Task – Please reproduce all entries word for word, leaving every image behind.

Input data –

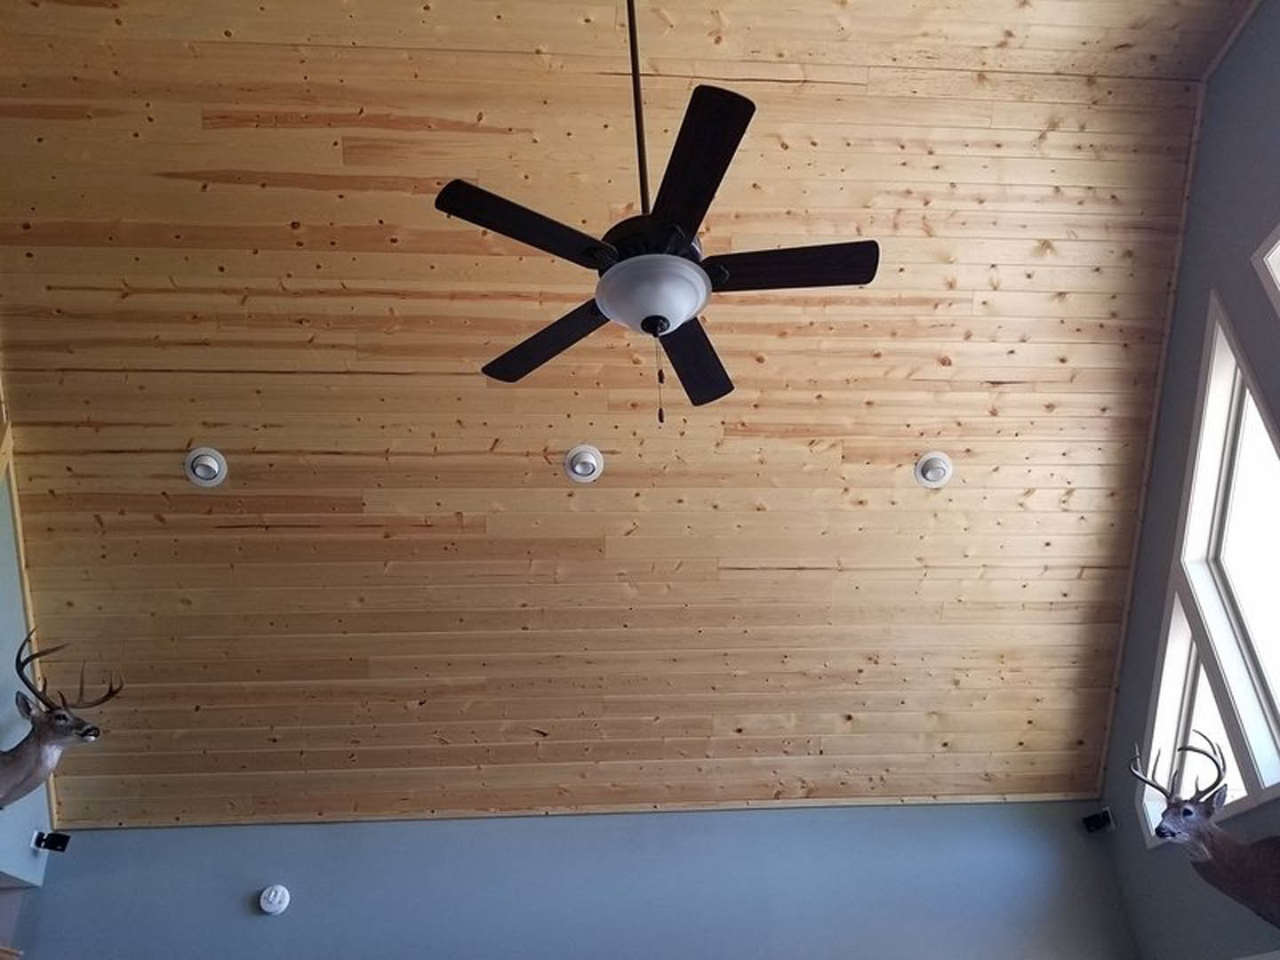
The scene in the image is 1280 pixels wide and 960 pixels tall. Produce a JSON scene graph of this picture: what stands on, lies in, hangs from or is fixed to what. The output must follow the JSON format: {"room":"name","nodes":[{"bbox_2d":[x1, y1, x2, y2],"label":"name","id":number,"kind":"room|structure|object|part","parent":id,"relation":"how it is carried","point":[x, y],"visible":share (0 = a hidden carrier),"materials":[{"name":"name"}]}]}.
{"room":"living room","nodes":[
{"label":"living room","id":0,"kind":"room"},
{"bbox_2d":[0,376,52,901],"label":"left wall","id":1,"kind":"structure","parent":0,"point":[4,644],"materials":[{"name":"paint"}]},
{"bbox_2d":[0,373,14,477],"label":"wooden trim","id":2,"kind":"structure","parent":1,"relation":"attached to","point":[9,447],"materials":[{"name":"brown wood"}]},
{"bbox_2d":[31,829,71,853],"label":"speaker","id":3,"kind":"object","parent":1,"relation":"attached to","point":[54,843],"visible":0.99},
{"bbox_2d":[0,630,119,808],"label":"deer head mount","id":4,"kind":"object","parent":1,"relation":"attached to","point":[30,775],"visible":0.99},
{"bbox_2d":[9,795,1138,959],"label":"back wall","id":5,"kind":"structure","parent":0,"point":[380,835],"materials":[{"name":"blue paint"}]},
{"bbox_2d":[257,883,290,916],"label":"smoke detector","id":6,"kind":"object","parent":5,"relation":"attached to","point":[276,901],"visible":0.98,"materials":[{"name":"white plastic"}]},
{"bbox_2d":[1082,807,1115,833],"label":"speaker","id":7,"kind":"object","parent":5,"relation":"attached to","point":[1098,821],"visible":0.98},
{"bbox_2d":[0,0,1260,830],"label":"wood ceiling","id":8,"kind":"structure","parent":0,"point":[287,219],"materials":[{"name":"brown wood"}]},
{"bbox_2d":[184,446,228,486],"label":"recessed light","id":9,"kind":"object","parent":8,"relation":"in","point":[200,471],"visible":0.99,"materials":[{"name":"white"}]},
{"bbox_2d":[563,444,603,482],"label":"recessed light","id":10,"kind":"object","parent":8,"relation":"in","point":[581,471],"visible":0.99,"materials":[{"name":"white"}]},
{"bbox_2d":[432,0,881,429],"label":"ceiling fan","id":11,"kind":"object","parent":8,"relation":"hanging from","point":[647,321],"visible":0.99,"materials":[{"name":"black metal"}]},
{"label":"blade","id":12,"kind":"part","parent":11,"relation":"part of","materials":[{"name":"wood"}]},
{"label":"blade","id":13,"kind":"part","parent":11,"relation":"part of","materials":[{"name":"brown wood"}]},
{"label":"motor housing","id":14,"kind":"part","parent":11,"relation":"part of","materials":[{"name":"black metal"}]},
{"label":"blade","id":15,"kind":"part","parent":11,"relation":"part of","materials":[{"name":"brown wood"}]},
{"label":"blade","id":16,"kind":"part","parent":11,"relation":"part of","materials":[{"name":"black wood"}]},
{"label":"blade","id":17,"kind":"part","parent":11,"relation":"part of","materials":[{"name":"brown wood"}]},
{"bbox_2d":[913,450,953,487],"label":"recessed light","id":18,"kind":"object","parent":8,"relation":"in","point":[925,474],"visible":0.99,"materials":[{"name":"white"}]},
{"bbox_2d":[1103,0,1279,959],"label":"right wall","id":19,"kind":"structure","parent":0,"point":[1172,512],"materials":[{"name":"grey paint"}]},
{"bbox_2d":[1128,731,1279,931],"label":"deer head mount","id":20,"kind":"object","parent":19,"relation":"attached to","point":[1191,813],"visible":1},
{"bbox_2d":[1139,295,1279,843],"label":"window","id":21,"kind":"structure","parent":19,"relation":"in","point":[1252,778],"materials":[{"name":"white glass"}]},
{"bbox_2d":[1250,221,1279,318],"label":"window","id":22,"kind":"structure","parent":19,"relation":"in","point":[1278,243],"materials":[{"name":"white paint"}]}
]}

Answer for this exercise –
The scene in the image is 1280 pixels wide and 960 pixels tall. Produce a JSON scene graph of this picture: what stands on, lies in, hangs from or is fixed to what. The output must follow the JSON format: {"room":"name","nodes":[{"bbox_2d":[x1, y1, x2, y2],"label":"name","id":number,"kind":"room|structure|object|part","parent":id,"relation":"how it is carried","point":[x, y],"visible":share (0 = a hidden carrier),"materials":[{"name":"name"}]}]}.
{"room":"living room","nodes":[
{"label":"living room","id":0,"kind":"room"},
{"bbox_2d":[0,376,52,901],"label":"left wall","id":1,"kind":"structure","parent":0,"point":[4,644],"materials":[{"name":"paint"}]},
{"bbox_2d":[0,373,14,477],"label":"wooden trim","id":2,"kind":"structure","parent":1,"relation":"attached to","point":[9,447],"materials":[{"name":"brown wood"}]},
{"bbox_2d":[31,829,71,853],"label":"speaker","id":3,"kind":"object","parent":1,"relation":"attached to","point":[54,843],"visible":0.99},
{"bbox_2d":[0,630,119,808],"label":"deer head mount","id":4,"kind":"object","parent":1,"relation":"attached to","point":[30,775],"visible":0.99},
{"bbox_2d":[9,795,1138,959],"label":"back wall","id":5,"kind":"structure","parent":0,"point":[380,835],"materials":[{"name":"blue paint"}]},
{"bbox_2d":[257,883,290,916],"label":"smoke detector","id":6,"kind":"object","parent":5,"relation":"attached to","point":[276,901],"visible":0.98,"materials":[{"name":"white plastic"}]},
{"bbox_2d":[1082,807,1115,833],"label":"speaker","id":7,"kind":"object","parent":5,"relation":"attached to","point":[1098,821],"visible":0.98},
{"bbox_2d":[0,0,1260,830],"label":"wood ceiling","id":8,"kind":"structure","parent":0,"point":[287,219],"materials":[{"name":"brown wood"}]},
{"bbox_2d":[184,446,228,486],"label":"recessed light","id":9,"kind":"object","parent":8,"relation":"in","point":[200,471],"visible":0.99,"materials":[{"name":"white"}]},
{"bbox_2d":[563,444,603,482],"label":"recessed light","id":10,"kind":"object","parent":8,"relation":"in","point":[581,471],"visible":0.99,"materials":[{"name":"white"}]},
{"bbox_2d":[432,0,881,429],"label":"ceiling fan","id":11,"kind":"object","parent":8,"relation":"hanging from","point":[647,321],"visible":0.99,"materials":[{"name":"black metal"}]},
{"label":"blade","id":12,"kind":"part","parent":11,"relation":"part of","materials":[{"name":"wood"}]},
{"label":"blade","id":13,"kind":"part","parent":11,"relation":"part of","materials":[{"name":"brown wood"}]},
{"label":"motor housing","id":14,"kind":"part","parent":11,"relation":"part of","materials":[{"name":"black metal"}]},
{"label":"blade","id":15,"kind":"part","parent":11,"relation":"part of","materials":[{"name":"brown wood"}]},
{"label":"blade","id":16,"kind":"part","parent":11,"relation":"part of","materials":[{"name":"black wood"}]},
{"label":"blade","id":17,"kind":"part","parent":11,"relation":"part of","materials":[{"name":"brown wood"}]},
{"bbox_2d":[913,450,953,487],"label":"recessed light","id":18,"kind":"object","parent":8,"relation":"in","point":[925,474],"visible":0.99,"materials":[{"name":"white"}]},
{"bbox_2d":[1103,0,1279,959],"label":"right wall","id":19,"kind":"structure","parent":0,"point":[1172,512],"materials":[{"name":"grey paint"}]},
{"bbox_2d":[1128,731,1279,931],"label":"deer head mount","id":20,"kind":"object","parent":19,"relation":"attached to","point":[1191,813],"visible":1},
{"bbox_2d":[1139,295,1279,843],"label":"window","id":21,"kind":"structure","parent":19,"relation":"in","point":[1252,778],"materials":[{"name":"white glass"}]},
{"bbox_2d":[1250,221,1279,318],"label":"window","id":22,"kind":"structure","parent":19,"relation":"in","point":[1278,243],"materials":[{"name":"white paint"}]}
]}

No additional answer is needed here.